Na telefonia fixa, a Oi-BrT lidera, com 59% das demandas. Também por meio de nota, a empresa informou que não foi notificada da decisão e que, portanto, não se pronunciaria sobre o assunto. A nota diz apenas que a Oi "tem como princípio o comprometimento em fazer grandes investimentos" para "levar, com qualidade, cada vez mais serviços para a grande massa de consumidores".
As reclamações mais frequentes dos consumidores contra as empresas de telefonia são relacionadas a cobranças indevidas ou abusivas de serviços.
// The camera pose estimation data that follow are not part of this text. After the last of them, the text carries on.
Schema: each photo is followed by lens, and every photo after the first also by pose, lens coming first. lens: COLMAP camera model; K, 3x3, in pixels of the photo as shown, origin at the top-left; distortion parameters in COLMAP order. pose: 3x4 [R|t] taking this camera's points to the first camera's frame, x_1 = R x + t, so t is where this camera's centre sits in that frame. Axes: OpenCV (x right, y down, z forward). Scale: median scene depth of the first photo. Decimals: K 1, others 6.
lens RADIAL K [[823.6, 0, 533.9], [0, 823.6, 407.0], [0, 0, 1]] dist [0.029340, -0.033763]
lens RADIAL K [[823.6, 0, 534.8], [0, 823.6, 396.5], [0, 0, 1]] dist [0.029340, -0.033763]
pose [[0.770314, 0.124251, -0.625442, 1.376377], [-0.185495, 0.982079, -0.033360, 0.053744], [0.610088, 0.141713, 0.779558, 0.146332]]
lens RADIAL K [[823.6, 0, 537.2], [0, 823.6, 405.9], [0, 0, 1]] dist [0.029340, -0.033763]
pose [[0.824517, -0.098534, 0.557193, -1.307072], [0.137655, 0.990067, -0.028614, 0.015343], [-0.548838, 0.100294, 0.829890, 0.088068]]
Segundo a Secretaria de Defesa Econômica (SDE), ligada ao Ministério da Justiça, cobra-se até por conta encerrada e, em várias situações, o consumidor não consegue interromper a cobrança. No caso da telefonia celular, há grande volume de queixas contra a qualidade dos aparelhos e desrespeito à garantia.
Segundo o diretor do Departamento de Proteção e Defesa do Consumidor (DPDC), também do Ministério da Justiça, Ricardo Morishita, com frequência os atendentes dos call centers das empresas de telefonia "batem o telefone na cara do cliente" ou deixam a linha cair.
"É inacreditável a postura de desrespeito com o consumidor", disse Morishita. Segundo ele, essa situação deixa clara uma política deliberada de omissão das operadoras, por razões econômicas. "Algumas empresas acham que é mais barato pagar a multa do que se adequar às normas de atendimento ao consumidor", disse ele.
Em nota, a SDE justificou a multa à Claro e à Oi argumentando que, "em razão do reiterado desrespeito e ausência de diálogo, foi imperativo buscar a reparação moral de toda a sociedade que se vê lesada, face ao descumprimento das normas existentes para a proteção dos consumidores".
Segundo Tarso Genro, o problema não é de todas as empresas, mas de uma parte delas, que teria grande resistência a se adequar às normas de atendimento e preferiria pagar as multas da agência reguladora do setor, a Anatel, de valor baixo. Ele espera que a ação seja julgada rapidamente, uma vez que "os fatos são públicos e notórios", e que a punição seja uma lição eficiente para o setor.
O ministro informou que o aperto será maior daqui por diante, e que o próximo passo pode ser a revisão das concessões das operadoras que persistirem no desrespeito aos consumidores. Mas ressalvou que esse tipo de punição é competência da Anatel. "Nós estamos criando argumentos muito convincentes para que, se essas empresas não se adequarem, elas sofram depois as demais penalidades que devem ser aplicadas pela agência no momento adequado, por ocasião da renovação da concessão", avisou.
Se ação for vitoriosa na Justiça, o dinheiro da indenização será recolhido ao Fundo de Direitos Difusos (FDD), do Ministério da Justiça, para subsidiar projetos voltados para preservação e valorização da cidadania.